Miller Park Zoo is a zoo located in Miller Park, a public park in Bloomington, Illinois, United States. It is administered by the Parks and Recreation Department of the City of Bloomington.

==History==
The first city money was spent for the care of animals in Miller Park in 1891. Although there was at least one deer, there is no definite list of the animals that the first payment supported. The zoo is the 13th oldest in the USA.

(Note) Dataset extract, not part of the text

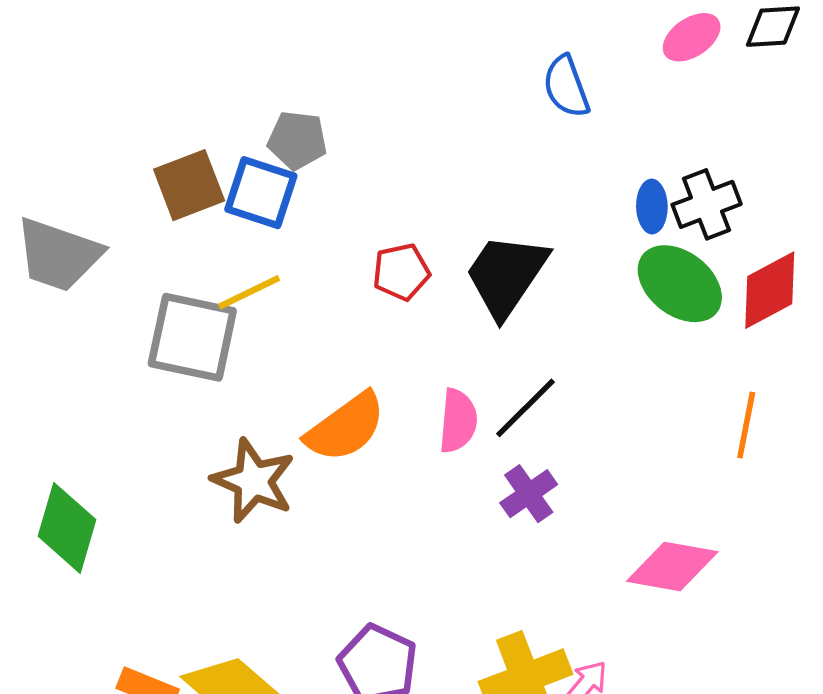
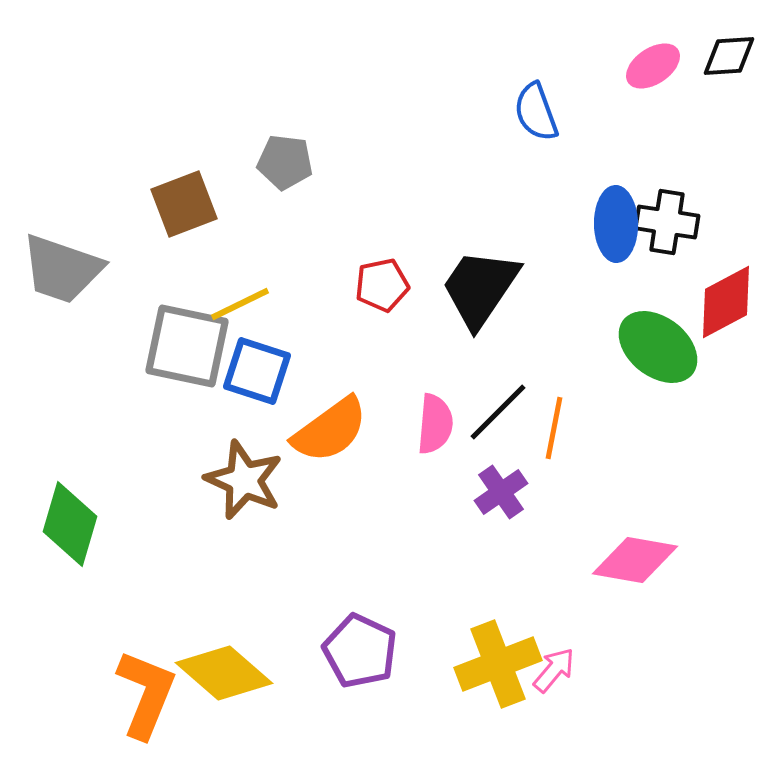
blue square: (261, 193) -> (257, 371), moved
black cross: (707, 204) -> (667, 222), turned 30
blue ellipse: (652, 207) -> (616, 224), size x1.5
green ellipse: (680, 284) -> (658, 347), moved
orange line: (746, 425) -> (554, 428), moved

The zoo was started when a circus lion cub ended up on James T. Miller's farm around 1900, and was eventually given to the city of Bloomington. The lion, later named "Big Jim", died on March 26, 1912. After Big Jim's death, funds were raised to construct the Animal House (later renamed the Katthoefer Animal Building) by Bloomington architect Arthur L. Pillsbury. Ground was broken in 1913, and the building was opened to the public in 1914.

The first real expansion of the zoo was in 1960 with the construction of the Woodland Wing, which at one time housed two sea lions. In the mid-1970s, the Woodland Wing became the Tropical Rainforest Exhibit, the Animal Building was updated, and the sea lion/otter pools were built.

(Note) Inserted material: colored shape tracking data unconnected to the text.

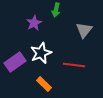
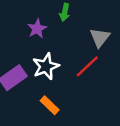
red line: (74, 65) -> (87, 66), moved, turned -50

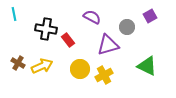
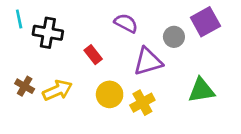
purple square: (150, 16) -> (205, 22), size x1.5
black cross: (46, 29) -> (48, 33), moved
green triangle: (147, 66) -> (201, 90), turned -35

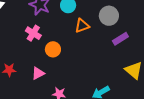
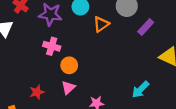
orange circle: (53, 49) -> (69, 65), moved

The Entrance Building/Education Center was opened in 1992, the wolf exhibit in 1993, Wallaby Walkabout in 1994, the bald eagle exhibit in 1995, Animals of Asia in 1996, Zoolab in 1999, the Children's Zoo Complex in 2001, and the Tropical Rainforest Exhibit in 2004. These additions more than doubled the size of the zoo.

Over the years, the zoo has seen a wide variety of animals. There have been chimps, lions, a polar bear, moose, mountain lions, black bears, penguins, an elephant, bison, gray wolves, alligators, squirrel monkeys, spider monkeys, bats, foxes, North American porcupine, raccoons, and many other species.

On May 20, 2019, a flamingo was euthanized after a child threw a rock at it.

==Exhibits==
Entryway – Greater flamingo

DeBrazza exhibit – De Brazza's monkey

Tropical America Rainforest – saki monkeys, scarlet ibis, troupial, Silver-beaked tanager, Violaceous Euphonia, Nicobar pigeon, saffron finches, cotton-top tamarins, prehensile-tailed porcupine, callimico monkeys, agouti, and more

Tortoise exhibit – Galapagos tortoise, Radiated tortoise, Asian forest tortoise

North America – bald eagle, red-tailed hawk, burrowing owl, ringtail, eastern box turtles

Wolf exhibit – red wolf

ZooLab – axolotl, walking sticks, giant cockroaches, budgerigar, green aracari, smoky jungle frog, mimic poison frog, and much more

Australia – tammar wallaby, wallaroo, laughing kookaburra, tawny frogmouth, salmon-crested cockatoo, and galah

Children's Zoo – San Clemente Island goat, chickens, mulefoot pig

Other exhibits – American alligator, Eurasian eagle owl,
red panda,
red ruffed lemur,
Pallas's cat,
hooded crane,
guanaco,
goose and koi pond

Katthoefer Animal Building – Reticulated python, Müller's gibbon, Francois' langur, Sumatran tiger, snow leopard (tiger feedings at 4:00 pm)

River otters – North American river otters (feedings at 11 am and 3:00 pm)

==Junior Zookeepers==
The Junior Zoo Keeper program began in 1972, and at first was open to students starting in the second grade. Currently the Junior Zookeeper Program provides junior and senior high school students an opportunity to learn about animals and the ways that zoos work. The program starts with classroom training, and students can eventually become volunteers at the zoo. For advanced Junior Zookeepers, there are educational activities from October through April, and the students then volunteer over the summer. Students can start in the program once they enter fifth grade and can continue in the program through the summer after they graduate from high school.

==Future==
There are currently plans to make major renovations on the Animal Building to bring it up to date, and also to redesign the ZooLab in order to create a new guest experience.